__Directions for this task__
Change every "chart" in the rows below to "graph" and give the rows back otherwise unchanged, leaving out the pictures.

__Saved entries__
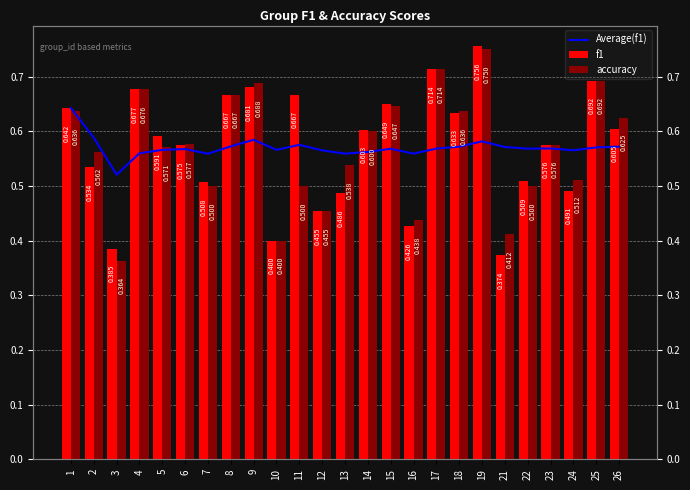

Rank the series at 25 from lowest to highest value.

Average(f1), f1, accuracy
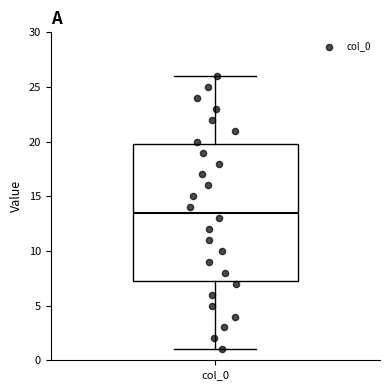

Transcribe this box plot: give where the median line is, the range the box spans, and where the two whiskers end, as read against the y-axis. The values are not printed on the chart, so give them approximately, as read against the axis.

median 13.5, box 7.5 to 20.0, whiskers 1.0 to 26.0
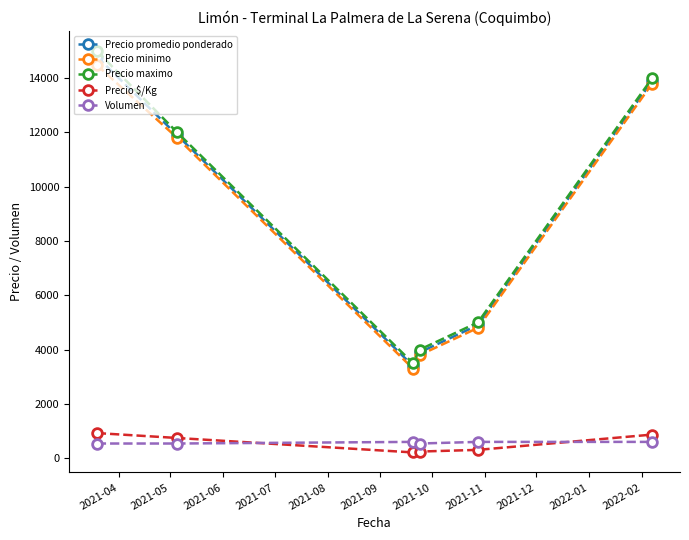

What is the maximum value shown in the chart?

15000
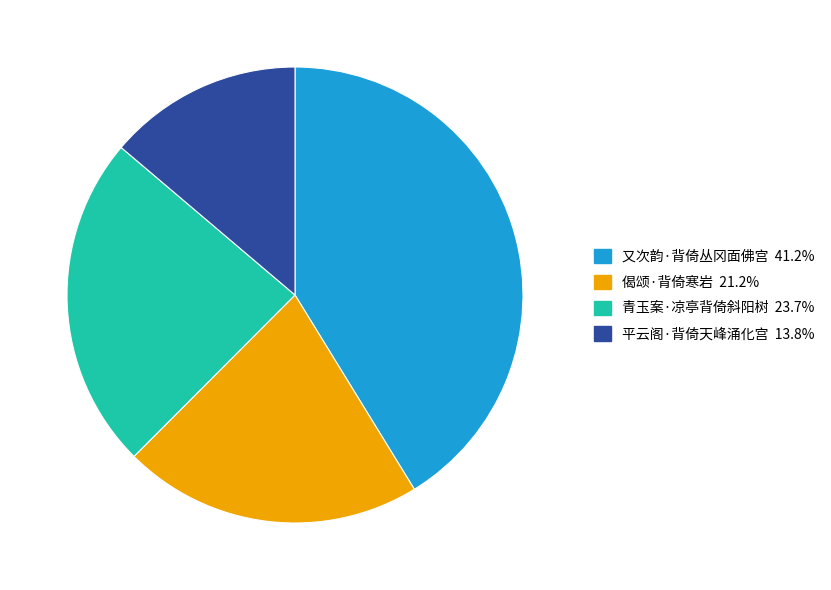

Is the sum of 偈颂·背倚寒岩 and 又次韵·背倚丛冈面佛宫 greater than half?

Yes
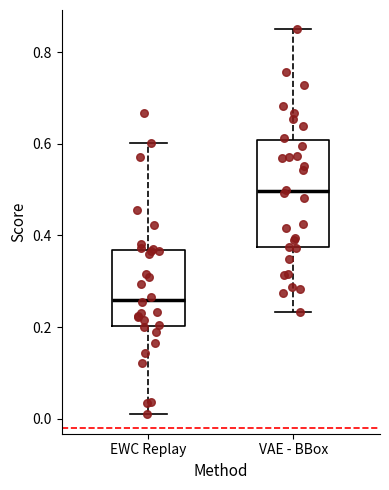

Which box's median line is the lowest?

EWC Replay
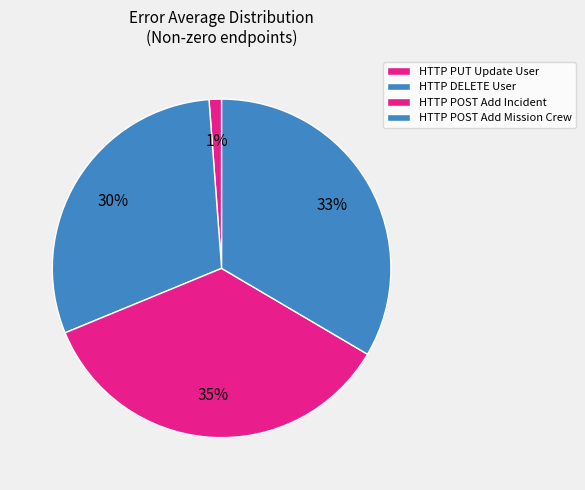

How many segments does this pie chart have?

4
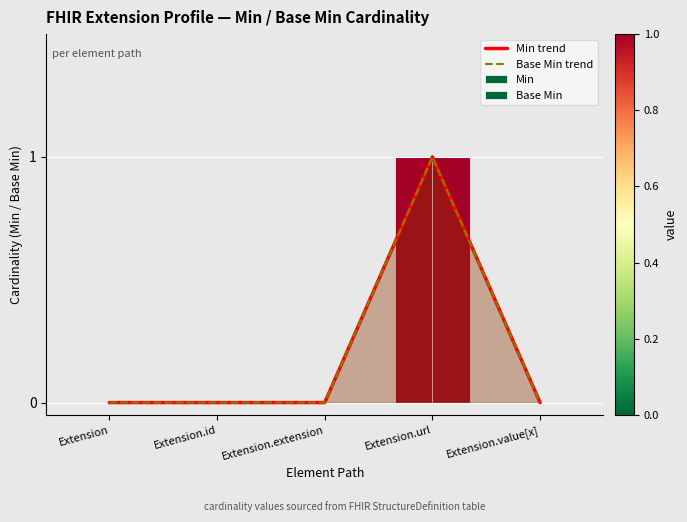

What is the difference between the Min trend values at Extension.url and Extension.value[x]?

1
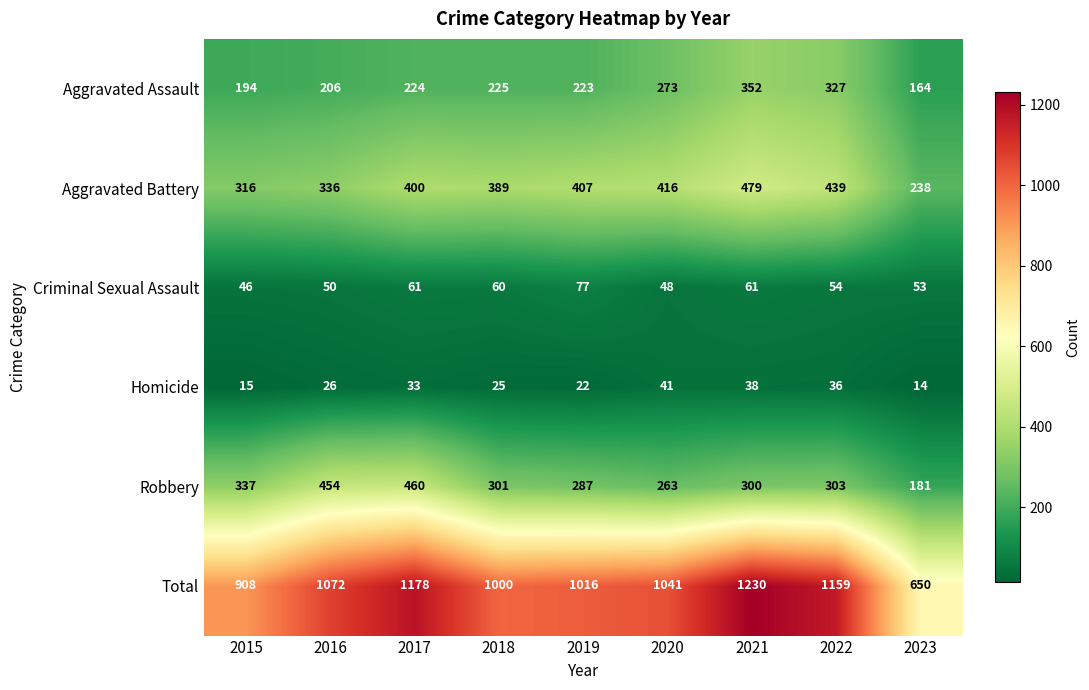

What value does the Robbery series have at 2022?

303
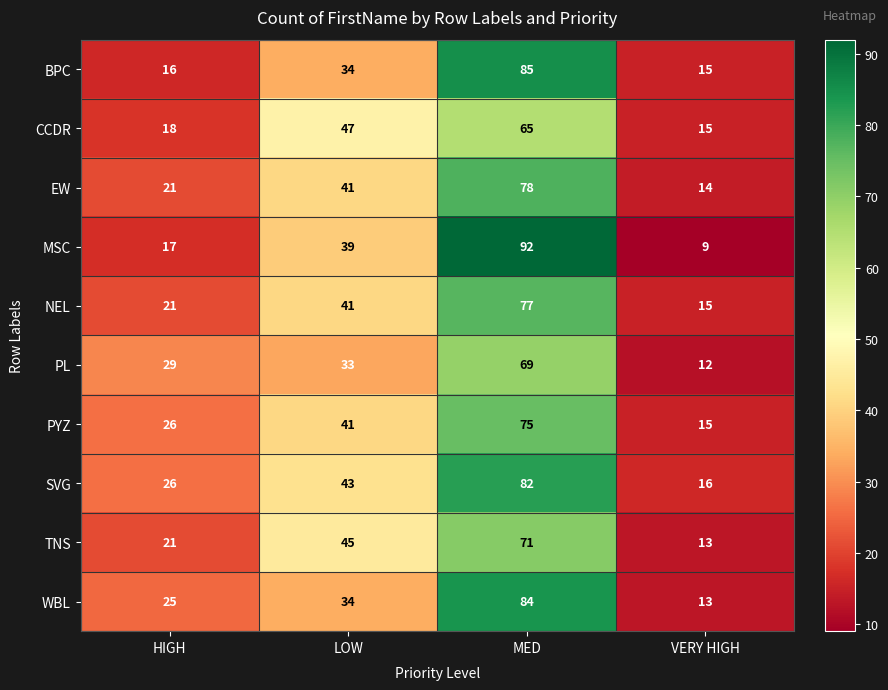

How many data points does each series have?

4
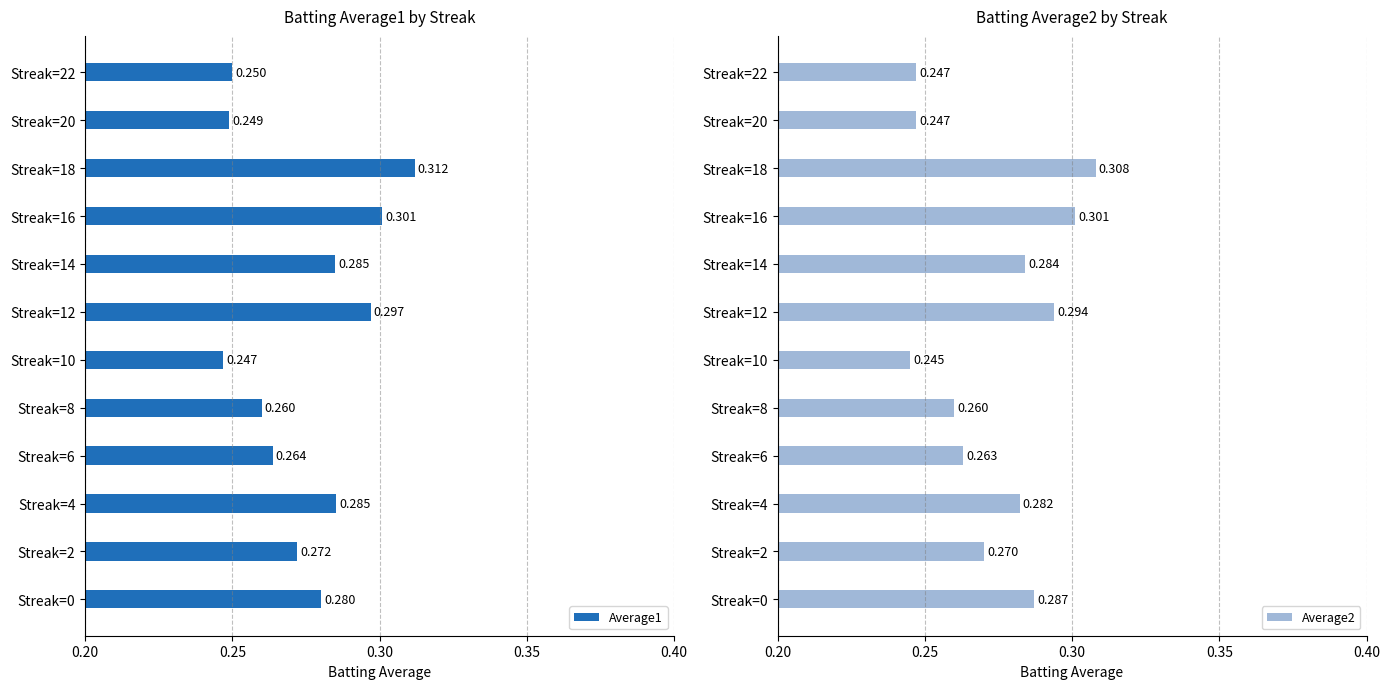

Rank the series by their average value, from lowest to highest.

Average2, Average1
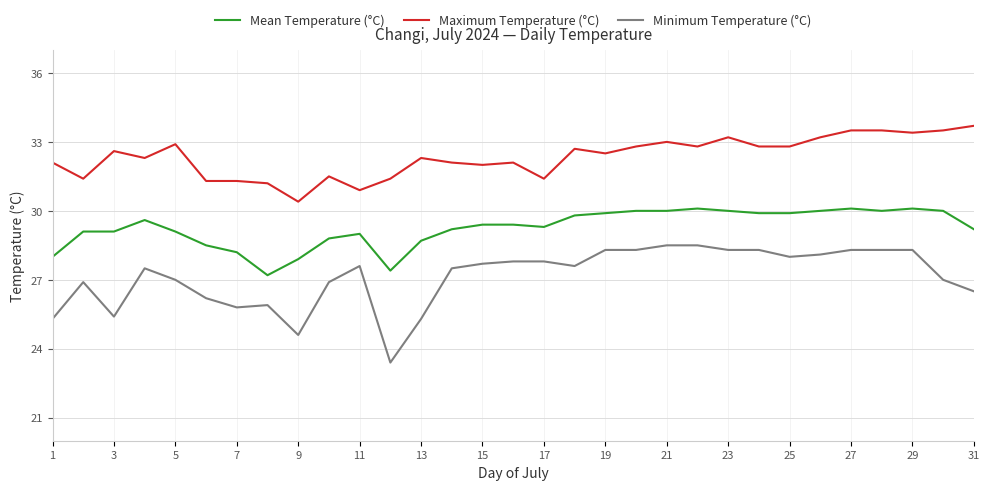

Reading left to right, extract all data points from this chart.

Mean Temperature (°C): 28.0	29.1	29.1	29.6	29.1	28.5	28.2	27.2	27.9	28.8	29.0	27.4	28.7	29.2	29.4	29.4	29.3	29.8	29.9	30.0	30.0	30.1	30.0	29.9	29.9	30.0	30.1	30.0	30.1	30.0	29.2
Maximum Temperature (°C): 32.1	31.4	32.6	32.3	32.9	31.3	31.3	31.2	30.4	31.5	30.9	31.4	32.3	32.1	32.0	32.1	31.4	32.7	32.5	32.8	33.0	32.8	33.2	32.8	32.8	33.2	33.5	33.5	33.4	33.5	33.7
Minimum Temperature (°C): 25.3	26.9	25.4	27.5	27.0	26.2	25.8	25.9	24.6	26.9	27.6	23.4	25.3	27.5	27.7	27.8	27.8	27.6	28.3	28.3	28.5	28.5	28.3	28.3	28.0	28.1	28.3	28.3	28.3	27.0	26.5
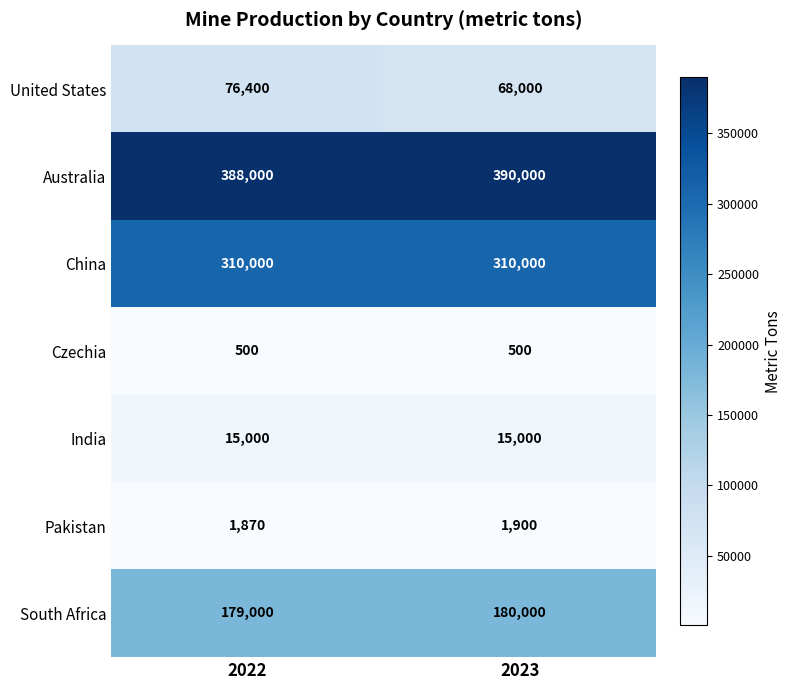

At which category does the chart reach its peak across all series?

2023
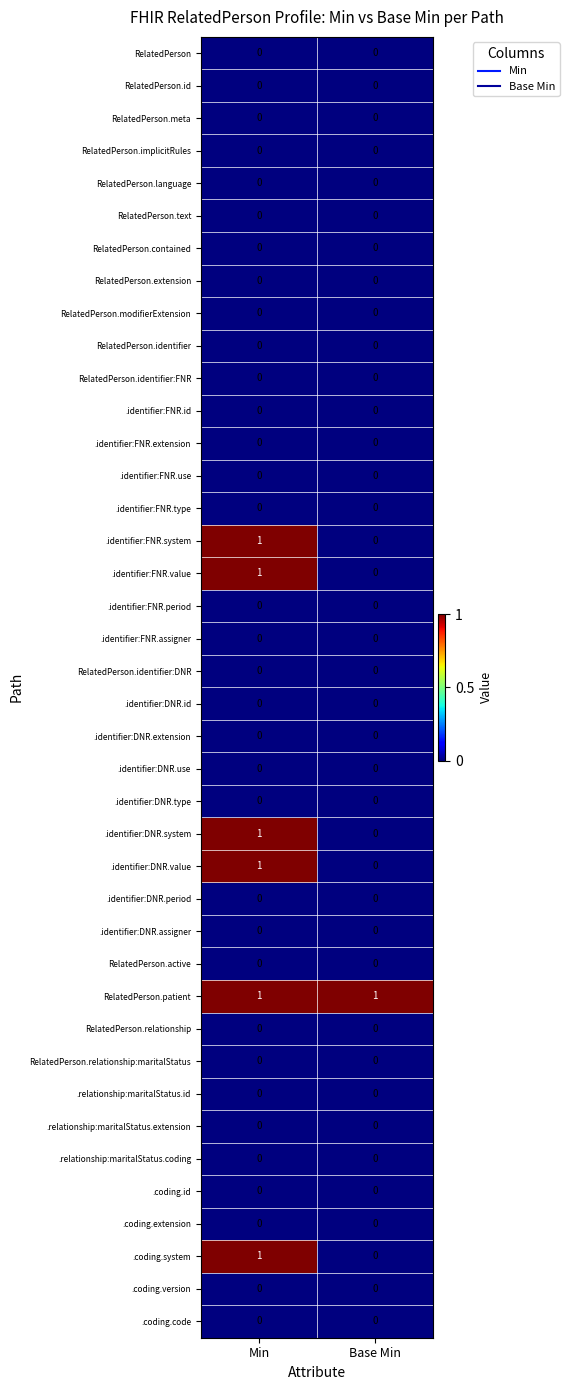

The value of .coding.extension at Base Min is 0. True or false?

True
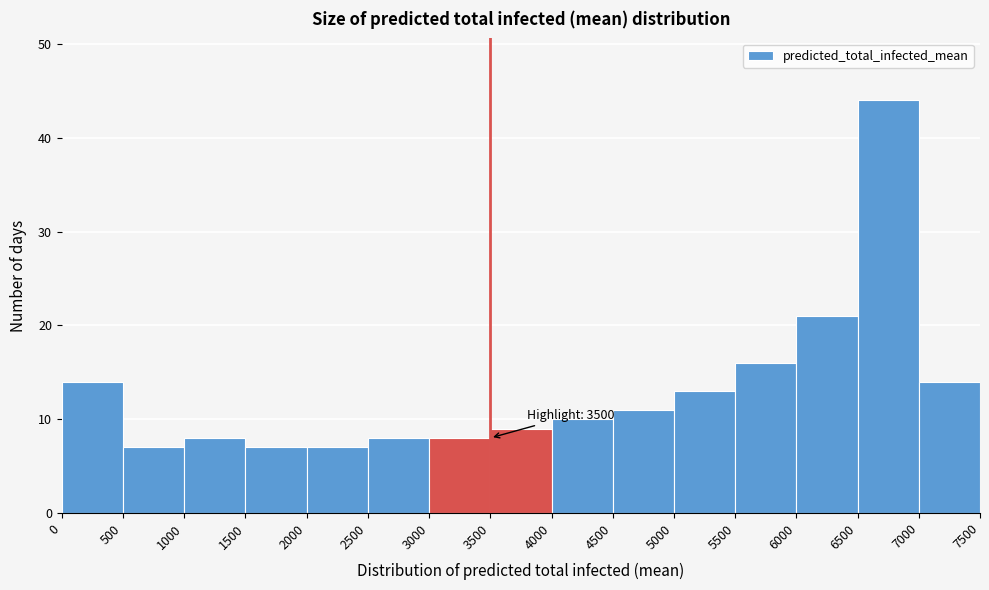

Which range on the x-axis has the tallest bar?

6500 to 7000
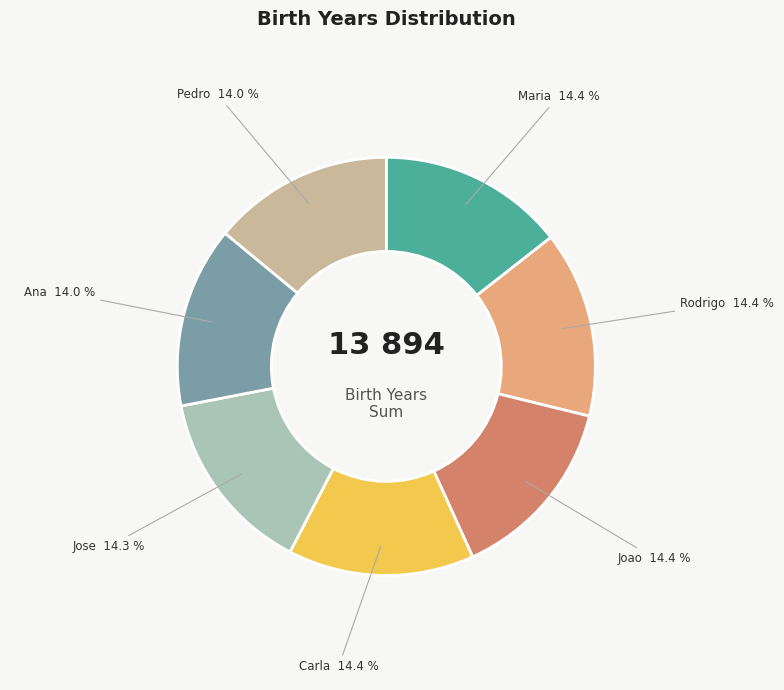

Does any single category account for the majority?

No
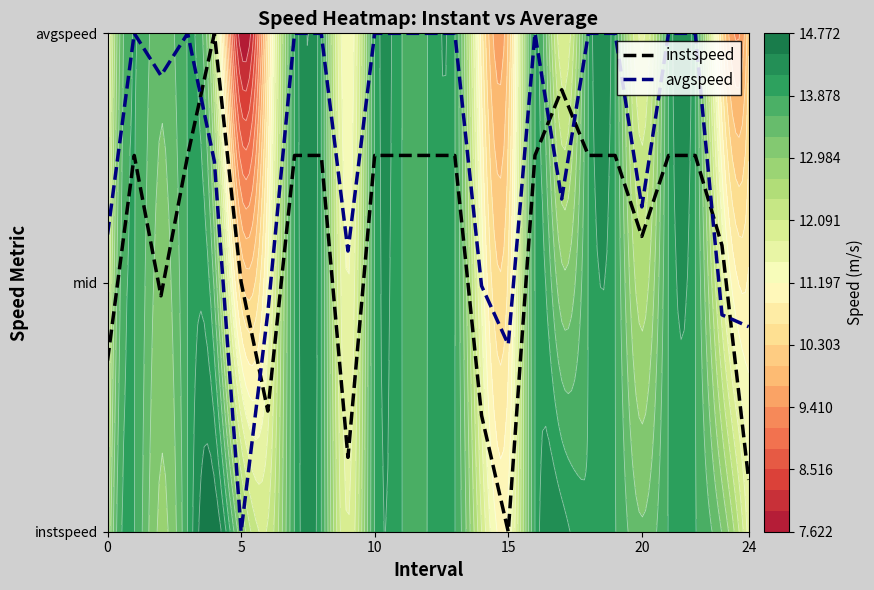

Count the number of data series in this chart.

2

__Response to this task__
Rank the series at 25 from lowest to highest value.

Average(f1), f1, accuracy

Transcribe this box plot: give where the median line is, the range the box spans, and where the two whiskers end, as read against the y-axis. The values are not printed on the graph, so give them approximately, as read against the axis.

median 13.5, box 7.5 to 20.0, whiskers 1.0 to 26.0

What is the maximum value shown in the graph?

15000

Is the sum of 偈颂·背倚寒岩 and 又次韵·背倚丛冈面佛宫 greater than half?

Yes

Which box's median line is the lowest?

EWC Replay

How many segments does this pie graph have?

4

What is the difference between the Min trend values at Extension.url and Extension.value[x]?

1

What value does the Robbery series have at 2022?

303

How many data points does each series have?

4

Rank the series by their average value, from lowest to highest.

Average2, Average1

Reading left to right, extract all data points from this graph.

Mean Temperature (°C): 28.0	29.1	29.1	29.6	29.1	28.5	28.2	27.2	27.9	28.8	29.0	27.4	28.7	29.2	29.4	29.4	29.3	29.8	29.9	30.0	30.0	30.1	30.0	29.9	29.9	30.0	30.1	30.0	30.1	30.0	29.2
Maximum Temperature (°C): 32.1	31.4	32.6	32.3	32.9	31.3	31.3	31.2	30.4	31.5	30.9	31.4	32.3	32.1	32.0	32.1	31.4	32.7	32.5	32.8	33.0	32.8	33.2	32.8	32.8	33.2	33.5	33.5	33.4	33.5	33.7
Minimum Temperature (°C): 25.3	26.9	25.4	27.5	27.0	26.2	25.8	25.9	24.6	26.9	27.6	23.4	25.3	27.5	27.7	27.8	27.8	27.6	28.3	28.3	28.5	28.5	28.3	28.3	28.0	28.1	28.3	28.3	28.3	27.0	26.5

At which category does the graph reach its peak across all series?

2023

The value of .coding.extension at Base Min is 0. True or false?

True

Which range on the x-axis has the tallest bar?

6500 to 7000

Does any single category account for the majority?

No

Count the number of data series in this graph.

2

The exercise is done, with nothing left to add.